Cristiana Checchi

Personal information
- Nationality: Italian
- Born: 8 July 1977 (age 48)

Sport
- Country: Italy
- Sport: Athletics
- Event(s): Shot put Discus throw

Achievements and titles
- Personal bests: Shot put: 18.59 m (2005); Discus throw: 59.74 m (2007);

Medal record
Mediterranean Games
| Gold medal – first place | 2005 Almería | Shot Put |

= Cristiana Checchi =

Italian shot putter (born 1977)

Cristiana Checchi (born 8 July 1977) is an Italian shot putter.

==Biography==
She finished seventh at the 2002 European Indoor Championships, fourteenth at the 2002 European Championships and eleventh at the 2006 European Championships.
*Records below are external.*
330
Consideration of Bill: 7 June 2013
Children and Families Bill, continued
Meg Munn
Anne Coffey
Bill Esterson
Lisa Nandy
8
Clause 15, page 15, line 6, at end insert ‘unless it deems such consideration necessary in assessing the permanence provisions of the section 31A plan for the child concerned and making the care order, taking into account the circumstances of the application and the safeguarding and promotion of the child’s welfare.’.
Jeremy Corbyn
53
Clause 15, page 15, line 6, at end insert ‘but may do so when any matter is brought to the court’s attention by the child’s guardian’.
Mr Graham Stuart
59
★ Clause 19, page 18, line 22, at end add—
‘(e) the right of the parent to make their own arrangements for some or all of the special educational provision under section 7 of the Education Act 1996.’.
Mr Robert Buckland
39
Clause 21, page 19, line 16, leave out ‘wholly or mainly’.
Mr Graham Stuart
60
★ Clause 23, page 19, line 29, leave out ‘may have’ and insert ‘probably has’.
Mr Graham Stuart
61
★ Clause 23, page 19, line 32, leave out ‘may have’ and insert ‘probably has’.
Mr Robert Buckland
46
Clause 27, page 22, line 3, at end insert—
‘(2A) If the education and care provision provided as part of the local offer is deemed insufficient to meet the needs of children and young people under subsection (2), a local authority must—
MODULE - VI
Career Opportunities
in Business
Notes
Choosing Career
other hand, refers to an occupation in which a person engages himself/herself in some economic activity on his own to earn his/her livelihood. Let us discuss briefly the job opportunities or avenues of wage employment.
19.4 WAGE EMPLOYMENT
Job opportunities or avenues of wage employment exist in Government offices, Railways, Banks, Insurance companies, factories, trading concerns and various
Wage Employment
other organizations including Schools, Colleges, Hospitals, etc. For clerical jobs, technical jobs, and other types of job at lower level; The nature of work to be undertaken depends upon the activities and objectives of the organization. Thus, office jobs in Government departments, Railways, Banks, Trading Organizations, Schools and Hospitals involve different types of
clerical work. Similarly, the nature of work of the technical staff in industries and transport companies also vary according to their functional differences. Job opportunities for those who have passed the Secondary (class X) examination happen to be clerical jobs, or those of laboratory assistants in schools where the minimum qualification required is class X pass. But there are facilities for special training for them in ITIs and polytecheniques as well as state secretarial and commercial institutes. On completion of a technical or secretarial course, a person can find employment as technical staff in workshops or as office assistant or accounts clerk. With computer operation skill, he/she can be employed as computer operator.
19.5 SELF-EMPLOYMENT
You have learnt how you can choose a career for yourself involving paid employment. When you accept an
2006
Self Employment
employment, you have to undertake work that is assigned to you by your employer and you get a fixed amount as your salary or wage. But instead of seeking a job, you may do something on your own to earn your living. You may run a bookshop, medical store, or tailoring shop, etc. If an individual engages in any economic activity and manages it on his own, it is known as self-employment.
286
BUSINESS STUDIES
She also competed at the World Indoor Championships in 2003 and 2004 and the 2005 World Championships without reaching the final round.

Her personal best throw is 18.59 metres, achieved when she won the 2005 Mediterranean Games in Almería. She has 18.64 metres on the indoor track, achieved in February 2003 in Schio. She also has 59.74 metres in the discus throw, achieved in June 2007 in Milan. She failed a doping test in 2003. She has also competed internationally in the bobsleigh.